6.) Once you’re all mixed and at the right consistency heat your skillet on medium and melt some butter in there.
7.) One banana divides into two patties very nicely, or three if you’re making tiny ones. Fry in butter on one side until solid and browned, then flip.
8.) When plating I dusted each one with a smidge of cinnamon and then drizzled lightly with honey.
9.) Mmmmmm. Bananacakes.
10.) Seriously.
I’ve gone back to wearing big headphones for music listening. It’s the way to go, I’m telling you. I forget why I ever stopped.
Oh hey speaking of forgetting I forgot to tell you that I finally shot my first wedding this weekend. I had wondered for a long time if wedding photography was something I could do, and by ‘could do’ I mean ‘could stomach doing for money’. I really really enjoyed this weekend’s shoot for one reason: now I know the answer is NO.
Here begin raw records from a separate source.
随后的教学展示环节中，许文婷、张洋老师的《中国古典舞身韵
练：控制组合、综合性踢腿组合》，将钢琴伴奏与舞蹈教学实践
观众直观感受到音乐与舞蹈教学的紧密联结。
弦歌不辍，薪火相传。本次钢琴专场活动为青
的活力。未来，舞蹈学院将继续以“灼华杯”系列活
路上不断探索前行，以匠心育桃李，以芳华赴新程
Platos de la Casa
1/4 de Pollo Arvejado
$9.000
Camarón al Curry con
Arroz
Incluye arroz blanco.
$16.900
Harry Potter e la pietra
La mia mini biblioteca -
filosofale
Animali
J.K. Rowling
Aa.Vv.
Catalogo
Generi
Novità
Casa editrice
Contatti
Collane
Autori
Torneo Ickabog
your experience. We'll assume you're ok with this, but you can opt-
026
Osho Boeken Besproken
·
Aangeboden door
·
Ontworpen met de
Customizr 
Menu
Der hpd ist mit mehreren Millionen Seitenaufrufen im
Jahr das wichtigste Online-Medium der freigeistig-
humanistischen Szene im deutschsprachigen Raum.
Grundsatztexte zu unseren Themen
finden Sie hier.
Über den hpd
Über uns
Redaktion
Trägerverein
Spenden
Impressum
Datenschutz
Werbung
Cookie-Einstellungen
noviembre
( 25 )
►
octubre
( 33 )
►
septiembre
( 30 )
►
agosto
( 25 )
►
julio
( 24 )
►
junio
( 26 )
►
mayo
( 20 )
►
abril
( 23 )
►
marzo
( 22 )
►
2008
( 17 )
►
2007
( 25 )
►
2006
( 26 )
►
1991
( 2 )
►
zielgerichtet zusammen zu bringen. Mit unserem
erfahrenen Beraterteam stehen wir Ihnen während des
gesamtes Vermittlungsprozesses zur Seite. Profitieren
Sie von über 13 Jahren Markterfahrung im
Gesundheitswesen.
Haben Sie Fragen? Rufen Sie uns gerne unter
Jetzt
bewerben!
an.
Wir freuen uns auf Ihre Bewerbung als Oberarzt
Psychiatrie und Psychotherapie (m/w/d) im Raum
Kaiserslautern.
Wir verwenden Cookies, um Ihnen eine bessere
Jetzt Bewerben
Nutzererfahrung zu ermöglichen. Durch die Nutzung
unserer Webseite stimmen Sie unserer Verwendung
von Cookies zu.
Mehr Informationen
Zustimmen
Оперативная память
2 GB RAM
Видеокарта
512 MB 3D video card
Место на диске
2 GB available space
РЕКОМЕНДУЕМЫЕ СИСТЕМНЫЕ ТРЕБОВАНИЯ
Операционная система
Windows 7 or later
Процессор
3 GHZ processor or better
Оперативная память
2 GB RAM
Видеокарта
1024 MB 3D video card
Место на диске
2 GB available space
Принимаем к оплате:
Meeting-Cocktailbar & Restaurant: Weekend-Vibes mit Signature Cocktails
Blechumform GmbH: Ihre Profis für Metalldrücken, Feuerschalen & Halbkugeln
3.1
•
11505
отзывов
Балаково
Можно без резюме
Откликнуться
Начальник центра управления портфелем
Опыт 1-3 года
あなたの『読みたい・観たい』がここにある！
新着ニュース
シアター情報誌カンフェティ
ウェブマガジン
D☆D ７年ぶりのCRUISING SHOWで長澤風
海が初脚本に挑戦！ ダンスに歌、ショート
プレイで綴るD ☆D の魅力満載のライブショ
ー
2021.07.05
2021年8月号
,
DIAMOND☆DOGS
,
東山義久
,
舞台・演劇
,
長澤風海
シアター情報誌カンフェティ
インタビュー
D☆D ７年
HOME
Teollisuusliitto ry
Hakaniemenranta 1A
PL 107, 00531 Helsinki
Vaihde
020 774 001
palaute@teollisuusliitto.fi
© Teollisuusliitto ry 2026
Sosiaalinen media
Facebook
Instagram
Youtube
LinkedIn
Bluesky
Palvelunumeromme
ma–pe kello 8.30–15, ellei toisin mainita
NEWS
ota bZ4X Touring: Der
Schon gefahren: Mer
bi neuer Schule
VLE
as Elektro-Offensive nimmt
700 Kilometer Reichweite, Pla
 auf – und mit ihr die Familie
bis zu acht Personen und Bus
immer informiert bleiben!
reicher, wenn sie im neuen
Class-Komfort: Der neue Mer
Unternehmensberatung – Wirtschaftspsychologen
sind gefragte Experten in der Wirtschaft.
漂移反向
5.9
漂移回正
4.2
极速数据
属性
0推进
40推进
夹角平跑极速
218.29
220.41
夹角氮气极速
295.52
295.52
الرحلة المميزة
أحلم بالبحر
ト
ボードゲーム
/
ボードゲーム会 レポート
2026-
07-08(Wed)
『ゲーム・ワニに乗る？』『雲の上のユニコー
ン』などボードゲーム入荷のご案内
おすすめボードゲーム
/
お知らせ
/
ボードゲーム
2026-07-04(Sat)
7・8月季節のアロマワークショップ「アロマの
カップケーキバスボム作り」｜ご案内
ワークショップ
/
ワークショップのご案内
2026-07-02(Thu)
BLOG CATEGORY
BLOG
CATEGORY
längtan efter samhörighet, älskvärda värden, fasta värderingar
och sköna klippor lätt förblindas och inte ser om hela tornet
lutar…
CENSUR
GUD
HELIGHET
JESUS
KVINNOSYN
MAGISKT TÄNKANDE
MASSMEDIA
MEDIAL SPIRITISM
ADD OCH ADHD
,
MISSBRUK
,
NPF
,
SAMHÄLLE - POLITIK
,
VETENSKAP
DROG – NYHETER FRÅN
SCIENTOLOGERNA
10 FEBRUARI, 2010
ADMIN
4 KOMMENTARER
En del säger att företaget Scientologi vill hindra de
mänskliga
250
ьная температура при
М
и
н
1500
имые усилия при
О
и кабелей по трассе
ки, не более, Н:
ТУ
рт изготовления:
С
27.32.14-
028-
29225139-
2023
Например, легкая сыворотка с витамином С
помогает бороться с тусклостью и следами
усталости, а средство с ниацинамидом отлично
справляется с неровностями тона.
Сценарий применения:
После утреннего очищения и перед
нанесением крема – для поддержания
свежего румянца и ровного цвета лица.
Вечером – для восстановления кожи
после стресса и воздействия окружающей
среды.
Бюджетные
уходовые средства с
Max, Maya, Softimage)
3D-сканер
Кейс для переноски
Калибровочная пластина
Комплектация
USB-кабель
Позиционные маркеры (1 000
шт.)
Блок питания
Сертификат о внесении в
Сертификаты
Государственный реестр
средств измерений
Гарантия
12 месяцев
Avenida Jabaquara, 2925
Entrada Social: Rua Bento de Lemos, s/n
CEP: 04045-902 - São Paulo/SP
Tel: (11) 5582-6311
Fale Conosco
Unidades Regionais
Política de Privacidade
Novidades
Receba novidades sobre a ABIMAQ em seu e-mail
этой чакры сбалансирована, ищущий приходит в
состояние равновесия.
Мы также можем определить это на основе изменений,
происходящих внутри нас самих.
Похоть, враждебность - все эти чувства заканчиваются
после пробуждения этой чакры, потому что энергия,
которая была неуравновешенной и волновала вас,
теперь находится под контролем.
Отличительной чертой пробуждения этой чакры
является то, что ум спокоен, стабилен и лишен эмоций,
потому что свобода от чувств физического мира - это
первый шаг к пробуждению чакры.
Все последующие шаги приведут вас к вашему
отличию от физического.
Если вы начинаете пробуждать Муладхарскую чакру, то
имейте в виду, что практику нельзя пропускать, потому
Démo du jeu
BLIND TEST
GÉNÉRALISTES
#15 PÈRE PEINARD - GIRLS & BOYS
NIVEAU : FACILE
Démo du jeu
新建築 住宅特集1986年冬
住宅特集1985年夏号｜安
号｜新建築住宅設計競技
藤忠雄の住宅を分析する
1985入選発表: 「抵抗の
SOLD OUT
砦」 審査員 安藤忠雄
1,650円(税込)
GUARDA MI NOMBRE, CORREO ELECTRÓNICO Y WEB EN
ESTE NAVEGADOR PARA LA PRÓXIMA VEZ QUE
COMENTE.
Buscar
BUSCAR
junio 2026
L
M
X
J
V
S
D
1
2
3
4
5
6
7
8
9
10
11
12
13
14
Don’t get me wrong, I had a good time there, I think I took some great photos, I like the bride and groom, etc. Later that night, though, after the wedding when I was getting ready to go out with friends I picked up my camera bag and it was just this disgusting heavy mass, this iron weight. I didn’t even want to look at it and that made me sad. Then editing the photos has been a chore – not bad, no, but just not something I want to do with my time. So that’s good! Now I won’t have any question about whether or not saying ‘no’ to a potential wedding gig is the right or wrong idea.
I still have several kinds of photography jobs in my head that I think would give me pleasure, let me exercise my creativity, and not hate my camera at the end of the day. Weddings just aren’t one of them.
Finally, I’ve not done anything interesting today except to pretend to tattoo myself which I can totally recommend as a hobby. You should try it. All the cool kids are doing it.